Sobol: Nein, es ergibt keinen Sinn. Wir alle wissen, dass unsere demokratische Haltung ein enormes Risiko in diesem Land darstellt, und auch Öffentlichkeit uns keine hundertprozentige Sicherheit garantiert.

SPIEGEL: Sehen Sie eine Chance, dass aufgeklärt wird, was mit Nawalny geschehen ist?

Sobol: Ich glaube, wir werden die Wahrheit niemals erfahren. Wenn wir uns die Fälle anschauen, in denen Gegner Putins attackiert wurden, habe ich keine Hoffnung. Nicht nur, dass die Täter nicht ermittelt und gefasst wurden, auch die Auftraggeber wurden nicht zur Rechenschaft gezogen. Das war bei Nawalny letztes Jahr so, bei Pjotr Wersilow, der nach seiner Protestaktion auf dem Spielfeld beim Finale der Fußball-WM 2018 vergiftet und dann auch in Berlin behandelt wurde, nicht bei Kremlkritiker Wladimir Kara-Murza, der gleich zweimal 2015 und 2017 Ziel eines Giftanschlags wurde, beide Male überlebte. Auch im Fall meines Mannes wurde kein Strafverfahren eingeleitet, obwohl wir sieben Mal dagegen Beschwerde eingelegt haben.

SPIEGEL: Wie geht es nun ohne Nawalny erst einmal weiter?

Sobol: Wir setzen unsere Arbeit fort, bereiten die Wahlen mit unseren Kandidaten und neue Veröffentlichungen vor, senden live. So, wie wir es gemacht haben, als er in Haft saß. Seine Vergiftung wird uns nicht stoppen, er hätte das so gewollt.

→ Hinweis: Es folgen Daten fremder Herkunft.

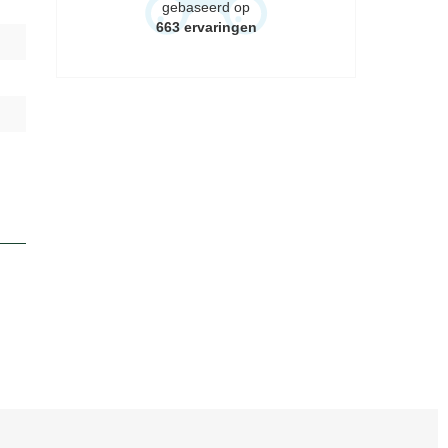
gebaseerd op
663
ervaringen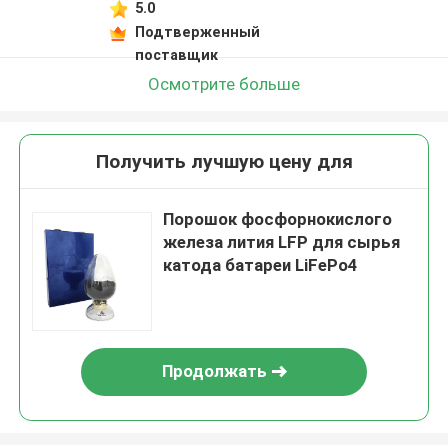
5.0
Подтверженный
поставщик
Осмотрите больше
Получить лучшую цену для
Порошок фосфорнокислого
железа лития LFP для сырья
катода батареи LiFePo4
Продолжать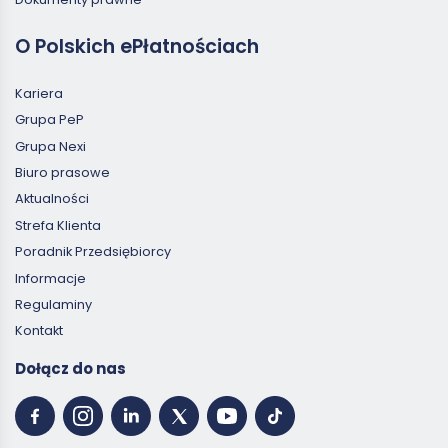
O Polskich ePłatnościach
Kariera
Grupa PeP
Grupa Nexi
Biuro prasowe
Aktualności
Strefa Klienta
Poradnik Przedsiębiorcy
Informacje
Regulaminy
Kontakt
Dołącz do nas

SPIEGEL: Es sollen mehrere Staaten bereit sein, Nawalny politisches Asyl anzubieten. Glauben Sie es wäre richtig, dass Nawalny nach seiner hoffentlich baldigen Genesung im Ausland bleibt?

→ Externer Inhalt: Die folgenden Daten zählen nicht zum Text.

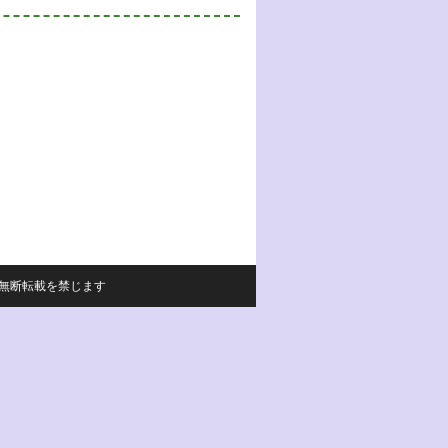
サイトの内容の無断転載を禁じます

Sobol: Ich wünsche mir sehr, dass er das überleben und gesund wird. Diese Entscheidung wird er später mit seiner Familie treffen. Er war sich der Gefahr für sich und seine nahen Verwandten immer sehr bewusst. Ich weiß noch, wie ich ihn zum ersten Mal im März 2011 persönlich traf, als ich bei ihm anfing zu arbeiten. Ich sagte ihm, dass ich sehr froh sei, dass er nicht verhaftet und getötet worden sei. Ein Witz, aus heutiger Perspektive gesehen ein sehr bitterer (ihre Stimme bricht). Wir alle hier im Team wissen um das große Risiko unserer Arbeit. Aber es ist die Wahl, die wir getroffen haben.